On the night before my departure I played another spontaneous party with Toby at the Gamer’s Night, organized by Kengo & Dai, where people would not only dance to the music but also play video games on consoles. Being a huge video gamer myself, I loved that idea and my final track that night was he original of Niji by Denki Groove, which was just released on their Dragon Album. Toby played that album on repeat in his Toyota Supra, when we were driving through Tokyo at day or night and it sort of became my soundtrack of that first trip to Japan. I loved the peaceful vibe of the track, the delicate arpeggio and the beautiful vocals.
Back home in Berlin, I urged Mark Reeder of MFS Records to license the tune and have remixes done. My Mijk van Dijk for Girls Remix became a classic in Japan, that is still now desired by my fans.

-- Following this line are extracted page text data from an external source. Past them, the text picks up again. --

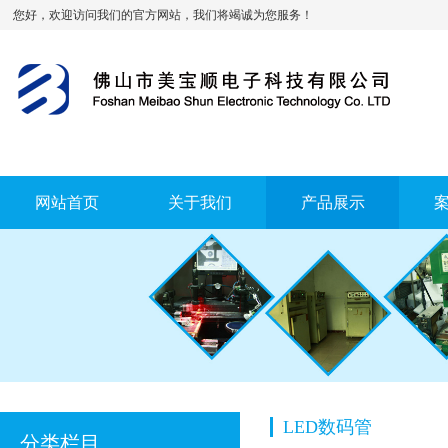
您好，欢迎访问我们的官方网站，我们将竭诚为您服务！
网站首页
关于我们
产品展示
LED数码管
分类栏目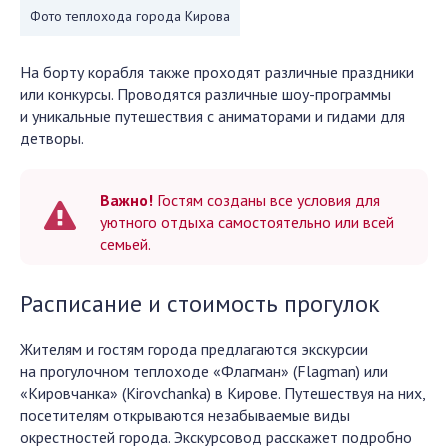
Фото теплохода города Кирова
На борту корабля также проходят различные праздники
или конкурсы. Проводятся различные шоу-программы
и уникальные путешествия с аниматорами и гидами для
детворы.
Важно!
Гостям созданы все условия для
уютного отдыха самостоятельно или всей
семьей.
Расписание и стоимость прогулок
Жителям и гостям города предлагаются экскурсии
на прогулочном теплоходе «Флагман» (Flagman) или
«Кировчанка» (Kirovchanka) в Кирове. Путешествуя на них,
посетителям открываются незабываемые виды
окрестностей города. Экскурсовод расскажет подробно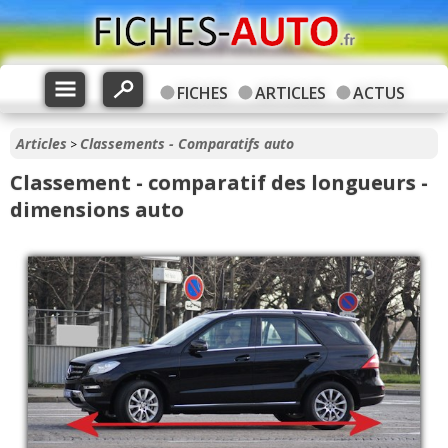
FICHES
ARTICLES
ACTUS
Articles
Classements - Comparatifs auto
>
Classement - comparatif des longueurs -
dimensions auto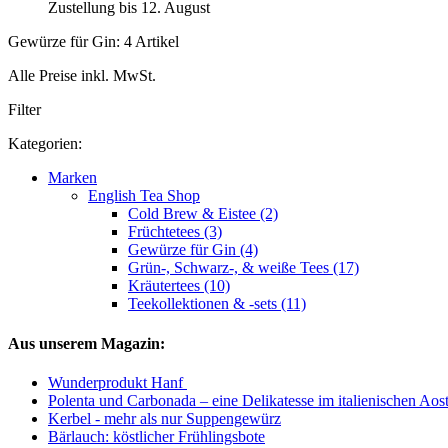
Zustellung bis 12. August
Gewürze für Gin: 4 Artikel
Alle Preise inkl. MwSt.
Filter
Kategorien:
Marken
English Tea Shop
Cold Brew & Eistee (2)
Früchtetees (3)
Gewürze für Gin (4)
Grün-, Schwarz-, & weiße Tees (17)
Kräutertees (10)
Teekollektionen & -sets (11)
Aus unserem Magazin:
Wunderprodukt Hanf
Polenta und Carbonada – eine Delikatesse im italienischen Aost
Kerbel - mehr als nur Suppengewürz
Bärlauch: köstlicher Frühlingsbote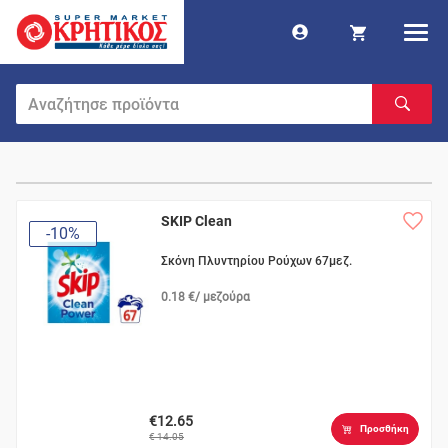
SKIP Clean
-10%
Σκόνη Πλυντηρίου Ρούχων 67μεζ.
0.18 €/ μεζούρα
€12.65
Προσθήκη
€ 14.05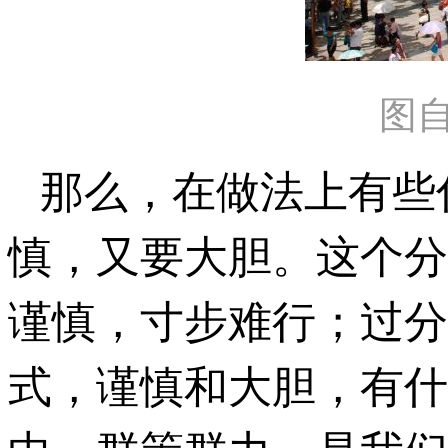
图
那么，在做法上有些
慎，又要大胆。这个分
谨慎，寸步难行；过分
式，谨慎和大胆，有什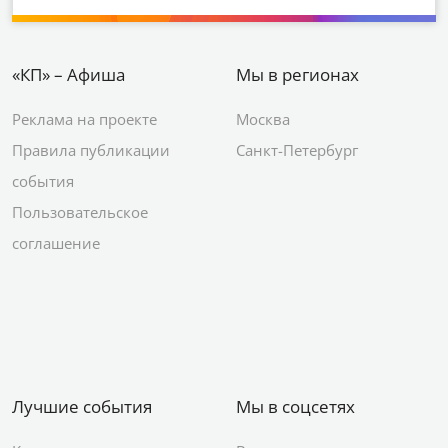
«КП» – Афиша
Мы в регионах
Реклама на проекте
Москва
Правила публикации
Санкт-Петербург
события
Пользовательское
соглашение
Лучшие события
Мы в соцсетях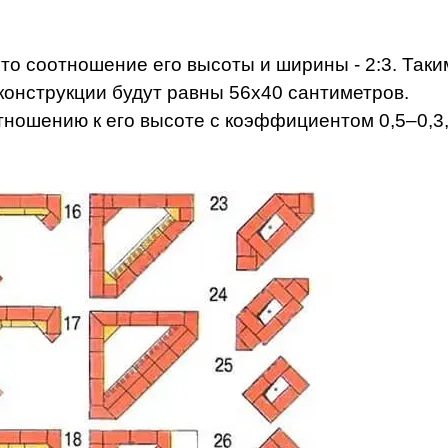
 то соотношение его высоты и ширины - 2:3. Таки
конструкции будут равны 56х40 сантиметров.
тношению к его высоте с коэффициентом 0,5–0,3,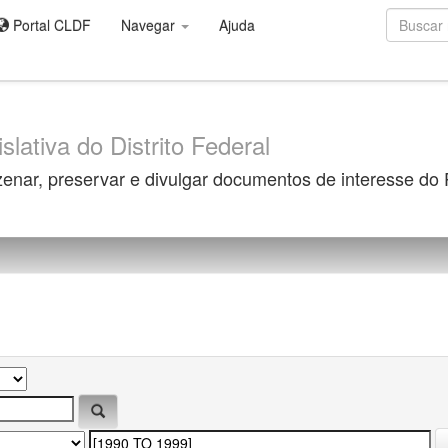
Portal CLDF
Navegar
Ajuda
slativa do Distrito Federal
zenar, preservar e divulgar documentos de interesse do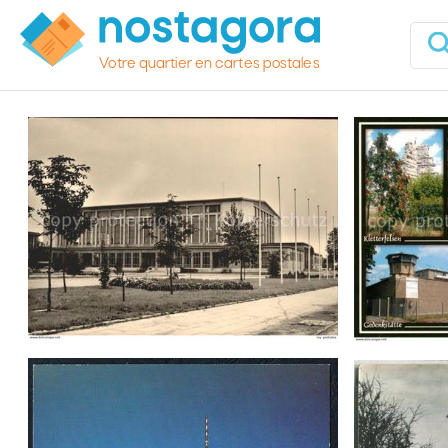
Votre quartier en cartes postales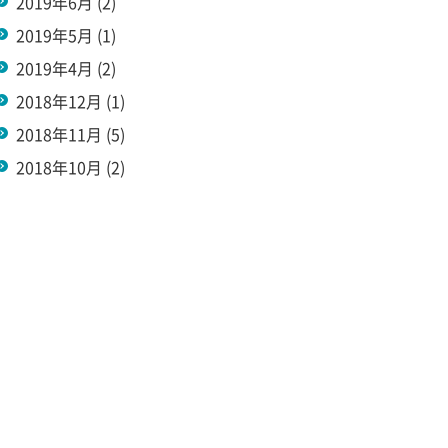
2019年6月
(2)
2019年5月
(1)
2019年4月
(2)
2018年12月
(1)
2018年11月
(5)
2018年10月
(2)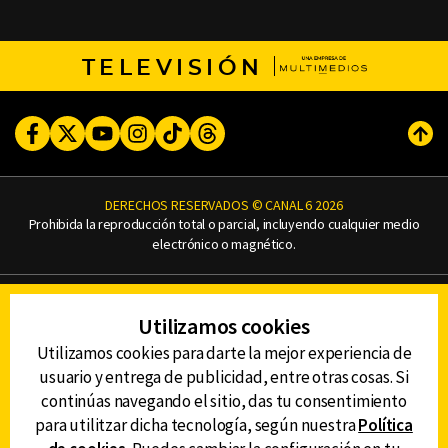
TELEVISIÓN
Facebook
Twitter
Youtube
Instagram
TikTok
Threads
Subi
DERECHOS RESERVADOS © CANAL 6 2026
Prohibida la reproducción total o parcial, incluyendo cualquier medio
electrónico o magnético.
CONTACTO
Utilizamos cookies
AVISO DE PRIVACIDAD
AVISO LEGAL
Utilizamos cookies para darte la mejor experiencia de
DEFENSORÍA DE LAS AUDIENCIAS
usuario y entrega de publicidad, entre otras cosas. Si
continúas navegando el sitio, das tu consentimiento
para utilitzar dicha tecnología, según nuestra
Política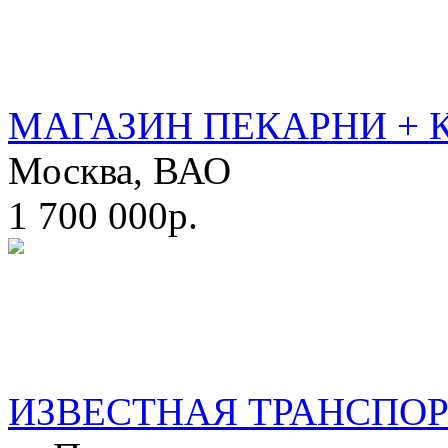
МАГАЗИН ПЕКАРНИ + 
Москва, ВАО
1 700 000р.
ИЗВЕСТНАЯ ТРАНСПО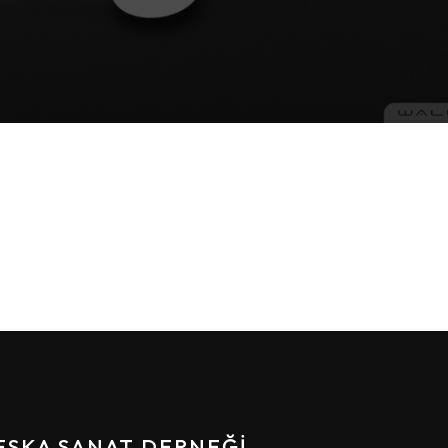
ESKA SANAT DERNEĞI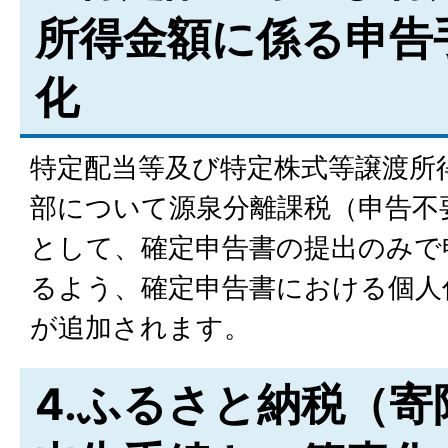
所得金額に係る申告
化
特定配当等及び特定株式等譲渡所
部について源泉分離課税（申告不
として、確定申告書の提出のみで
るよう、確定申告書における個人
が追加されます。
4.ふるさと納税（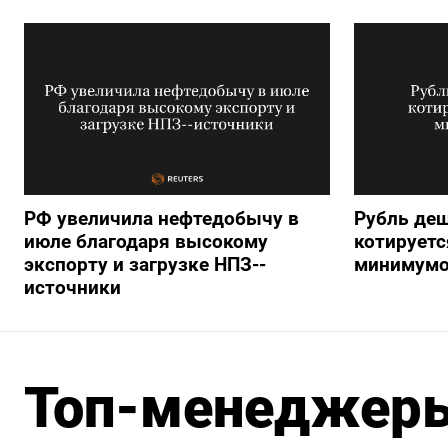
РФ увеличила нефтедобычу в
Рубль деш
июле благодаря высокому
котируетс
экспорту и загрузке НПЗ--
минимумо
источники
Топ-менеджер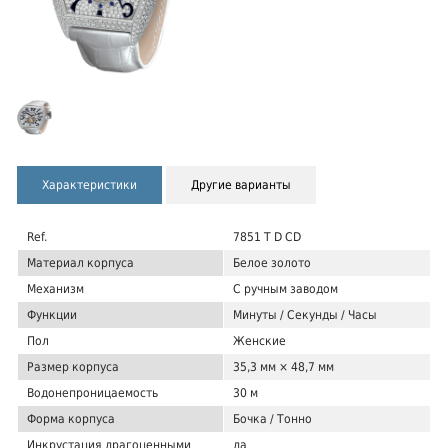
Характеристики
Другие варианты
Ref.
7851 T D CD
Материал корпуса
Белое золото
Механизм
С ручным заводом
Функции
Минуты / Секунды / Часы
Пол
Женские
Размер корпуса
35,3 мм × 48,7 мм
Водонепроницаемость
30 м
Форма корпуса
Бочка / Тонно
Инкрустация драгоценными
да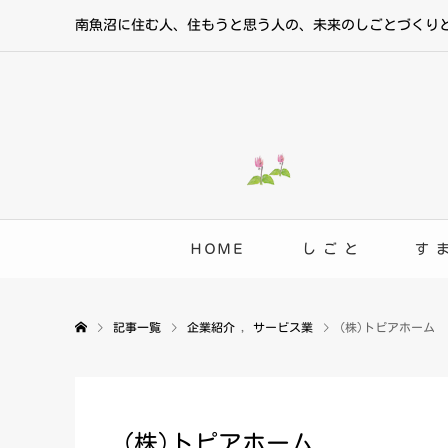
南魚沼に住む人、住もうと思う人の、未来のしごとづくり
ＨＯＭＥ
し ご と
す 
記事一覧
企業紹介
,
サービス業
(株)トピアホーム
(株)トピアホーム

My personal experiences of this first trip to Nippon inspired my Tokyo Trax EP on Superstition Records with tracks like Gamer’s Night, which is also still a huge fan favourite in Japan. I still remember how I played that track to Kengo Watanabe during Love Parade 1995 in Berlin and he said, that the whole structure of the track resembles the timeline of a video game.
But that’s a different story…. 😉
Here’s a gallery of pictures from those days, for you to enjoy!
BTW: Dai Sato is now a very successful screenplay writer for anime and movies who refers in his work to a lot of influences he experienced as a DJ, label owner and Techno supporter. Here is a super-interesting article on a lecture about his work.
Toby Izui is still doing what he’s doing as a DJ and producer, being an invaluable ambassador for the Japanese electronic music scene – and my best friend in Japan.